Congresso Aprova Nova Resolução Sobre Emendas Parlamentares, Mas Brechas Preocupam Entidades
O Congresso Nacional aprovou nesta quinta-feira (13) um conjunto de regras que visa alinhar as indicações de emendas parlamentares ao Orçamento às exigências do Supremo Tribunal Federal (STF). A resolução busca atender a um plano de trabalho previamente aprovado pela Corte, mas entidades de transparência alertam para a manutenção de brechas que dificultam a rastreabilidade das indicações.
Transparência em Debate
As emendas parlamentares representam uma parcela significativa do Orçamento da União, permitindo que deputados e senadores destinem recursos para seus redutos eleitorais. No entanto, o STF vinha suspendendo as emendas devido à dificuldade de identificar os parlamentares responsáveis pelos repasses e a destinação final das verbas. O novo texto tenta preencher essas lacunas, mas esbarra em pontos críticos que ainda permitem ocultar os chamados padrinhos das indicações.
Principais Ajustes e Brechas Persistentes
Entre as mudanças, o texto aprovado prevê a criação de atas detalhando as análises e aprovações realizadas por comissões e bancadas estaduais. Contudo, as atas permitem que informações cruciais, como o nome do parlamentar solicitante, fiquem ocultas ou sejam substituídas pelo nome do líder partidário. Essa prática continua a dificultar a identificação direta do responsável pelas emendas.
Além disso, a resolução estabelece novos critérios para as emendas de bancada e individuais. No caso das emendas de bancada, cada estado poderá apresentar até 11 emendas, sendo 3 obrigatoriamente destinadas a obras já iniciadas.
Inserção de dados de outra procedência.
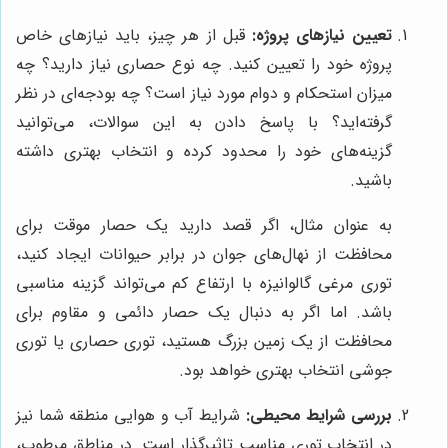
تعیین نیازهای پروژه:
قبل از هر چیز، باید نیازهای خاص
پروژه خود را تعیین کنید. چه نوع حصاری نیاز دارید؟ چه
میزان استحکام و دوام مورد نیاز است؟ چه بودجه‌ای در نظر
گرفته‌اید؟ با پاسخ دادن به این سوالات، می‌توانید
گزینه‌های خود را محدود کرده و انتخاب بهتری داشته
باشید.
به عنوان مثال، اگر قصد دارید یک حصار موقت برای
محافظت از نهال‌های جوان در برابر حیوانات ایجاد کنید،
توری مرغی گالوانیزه با ارتفاع کم می‌تواند گزینه مناسبی
باشد. اما اگر به دنبال یک حصار دائمی و مقاوم برای
محافظت از یک زمین بزرگ هستید، توری حصاری یا توری
جوشی انتخاب بهتری خواهد بود.
بررسی شرایط محیطی:
شرایط آب و هوایی منطقه شما نیز
در انتخاب توری مناسب تاثیرگذار است. در مناطق مرطوب،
No entanto, o documento final a ser enviado ao governo federal não exige que o nome do solicitante seja explicitado, gerando mais críticas sobre a falta de clareza no processo.
Regras para Emendas Individuais
As emendas individuais, indicadas diretamente por deputados e senadores, agora terão de detalhar o local onde os recursos serão aplicados. Esse tipo de emenda, conhecido como “emenda PIX”, também prioriza o financiamento de obras inacabadas. Apesar disso, o histórico de alterações nesse mecanismo levanta dúvidas sobre sua real eficácia no cumprimento das exigências do STF.
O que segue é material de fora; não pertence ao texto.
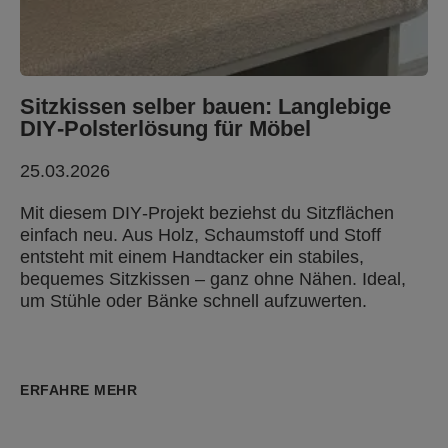
Sitzkissen selber bauen: Langlebige
DIY‑Polsterlösung für Möbel
25.03.2026
Mit diesem DIY‑Projekt beziehst du Sitzflächen
einfach neu. Aus Holz, Schaumstoff und Stoff
entsteht mit einem Handtacker ein stabiles,
bequemes Sitzkissen – ganz ohne Nähen. Ideal,
um Stühle oder Bänke schnell aufzuwerten.
ERFAHRE MEHR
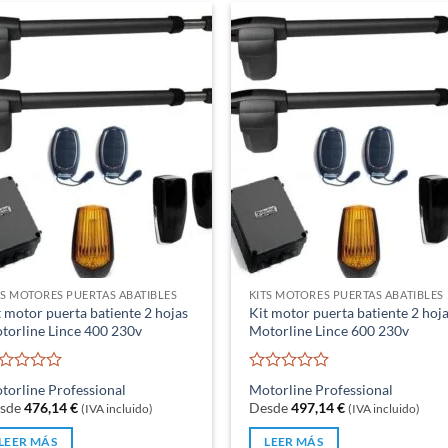
TS MOTORES PUERTAS ABATIBLES
KITS MOTORES PUERTAS ABATIBLES
t motor puerta batiente 2 hojas
Kit motor puerta batiente 2 hoj
torline Lince 400 230v
Motorline Lince 600 230v
lorado
Valorado
torline Professional
Motorline Professional
n
con
sde
476,14
€
Desde
497,14
€
(IVA incluido)
(IVA incluido)
0
de
LEER MÁS
LEER MÁS
5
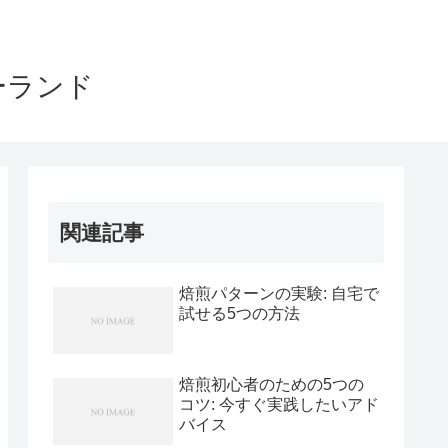
ーランド
関連記事
焙煎パターンの実験: 自宅で
試せる5つの方法
焙煎初心者のための5つの
コツ: 今すぐ実践したいアド
バイス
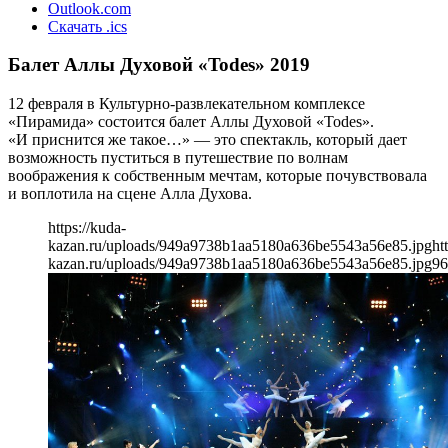
Outlook.com
Скачать .ics
Балет Аллы Духовой «Todes» 2019
12 февраля в Культурно-развлекательном комплексе
«Пирамида» состоится балет Аллы Духовой «Todes».
«И приснится же такое…» — это спектакль, который дает
возможность пуститься в путешествие по волнам
воображения к собственным мечтам, которые почувствовала
и воплотила на сцене Алла Духова.
https://kuda-
kazan.ru/uploads/949a9738b1aa5180a636be5543a56e85.jpg
ht
kazan.ru/uploads/949a9738b1aa5180a636be5543a56e85.jpg
96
Reação de Entidades e do STF
Entidades como a Transparência Internacional e a Transparência Brasil criticaram duramente o texto aprovado. Para elas, a proposta ignora pontos essenciais estabelecidos pela Constituição, como a obrigatoriedade de identificar os responsáveis pelas emendas. O ministro Flávio Dino, relator do caso no STF, compartilha dessa visão, avaliando que as mudanças ainda não atendem completamente às demandas por maior transparência.
Próximos Passos
A resolução também inclui mudanças no funcionamento da Comissão Mista de Orçamento (CMO), que agora terá maior poder sobre a análise das emendas e poderá criar normas complementares para o processo. As emendas aprovadas para o Orçamento de 2024 precisarão ser ratificadas, seguindo os novos formatos de atas. Caso os critérios não sejam cumpridos, as emendas serão consideradas inválidas para execução.
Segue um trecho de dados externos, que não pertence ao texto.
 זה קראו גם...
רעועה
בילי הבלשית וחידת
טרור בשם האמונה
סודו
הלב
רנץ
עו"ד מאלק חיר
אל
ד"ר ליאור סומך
Com um montante estimado de R$ 52 bilhões em 2024, o debate em torno das emendas continua a destacar o desafio de equilibrar transparência, rastreabilidade e execução orçamentária eficiente. Apesar dos avanços, a permanência de brechas reforça a necessidade de um monitoramento mais rigoroso para garantir o bom uso dos recursos públicos.